We are skeptical that this proposal complies with the Supreme Court’s decisions — including one decided just this summer about New York state’s onorous and frequently arbitrary permit requirements — that protect the right of Americans to keep and to bear arms.

We are even more skeptical it complies with the state’s Constitution, which leaves even less ambiguity about the right of Pennsylvanians to arm themselves.

And in voicing our skepticism we must also note that [State Rep. Emily] Kinkead is advocating for the law using specious data.

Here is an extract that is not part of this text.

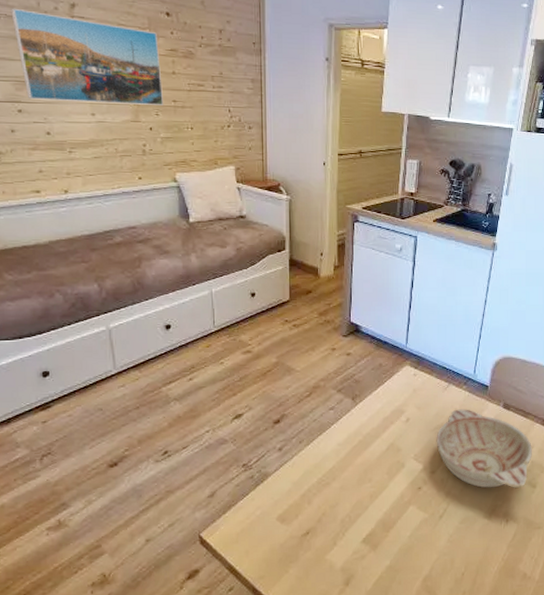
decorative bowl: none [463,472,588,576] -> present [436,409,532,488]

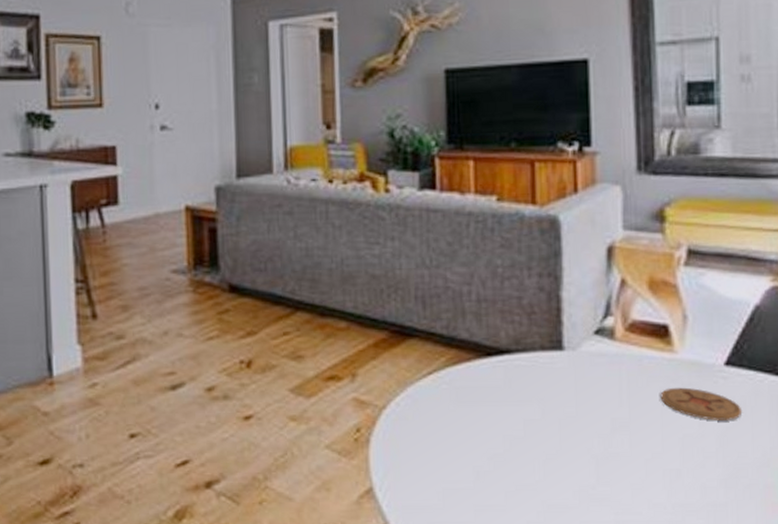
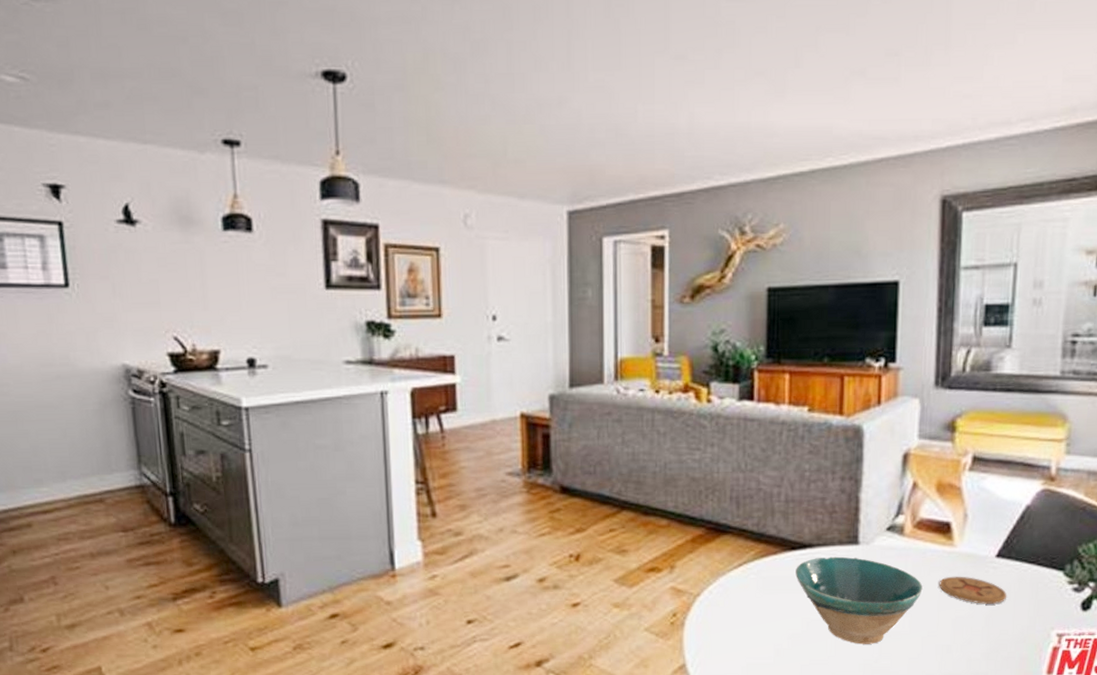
bowl: none [493,364,642,467] -> present [795,556,923,644]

Kinkead also echoed an argument by [state Sen. Art] Haywood that Missouri saw its gun-related killings increase after a similar law was repealed in 2007. But what neither Kinkead or Haywood acknowledged and what Vasoli and Second Amendment rights advocate John R. Lott noted in examining this claim is that while gun-related killings increased 17 percent in a five-year stretch after the repeal, they were already increasing before the repeal. In fact, before the repeal they had increased by nearly 30 percent.


In other words, the repeal appears to coincide with a decrease in the percentage.

Let’s understand that the data presented isn’t shocking. An anti-gunner making a claim and ignoring information that’s inconvenient to their cause? Hardly the first time we’ve seen that.

The same thing happens when anti-Second Amendment types try to claim that the 1994 Assault Weapon Ban worked. They cite a decrease in violent crime during the lifespan of the law but then routinely ignore that violent crime was decreasing before the law ever took effect, which makes the law appear far less impactful.

Further, those rates continued to drop after the law sunset, which tells you plenty about how much of a difference the ban made.

Yet, just as proponents of an assault weapon ban continue to use that misleading data, these lawmakers will do the same thing. They want a permit-to-purchase requirement.

However, as we’ve seen, the evidence supporting such measures tends to fall flat. Research illustrating a positive impact of Connecticut’s law had to be outright manufactured, for example.


I’m glad to see any media outlet calling out the misleading comments of anti-gun lawmakers. My only lament is that this is a relatively small city’s paper and few people in Pennsylvania will see it. This blatantly dishonest abuse of statistics cannot be allowed to stand, but it likely will as the major papers in the state – those in Pittsburgh and Philadelphia – will probably ignore this because both lawmakers are pushing a position the leadership of those publications approves of.

This, however, is why trust in the media is at an all-time low.

This is also why trust in local reporting remains much higher than in national reporting. At least some at the local level are still willing to blast BS when they see it.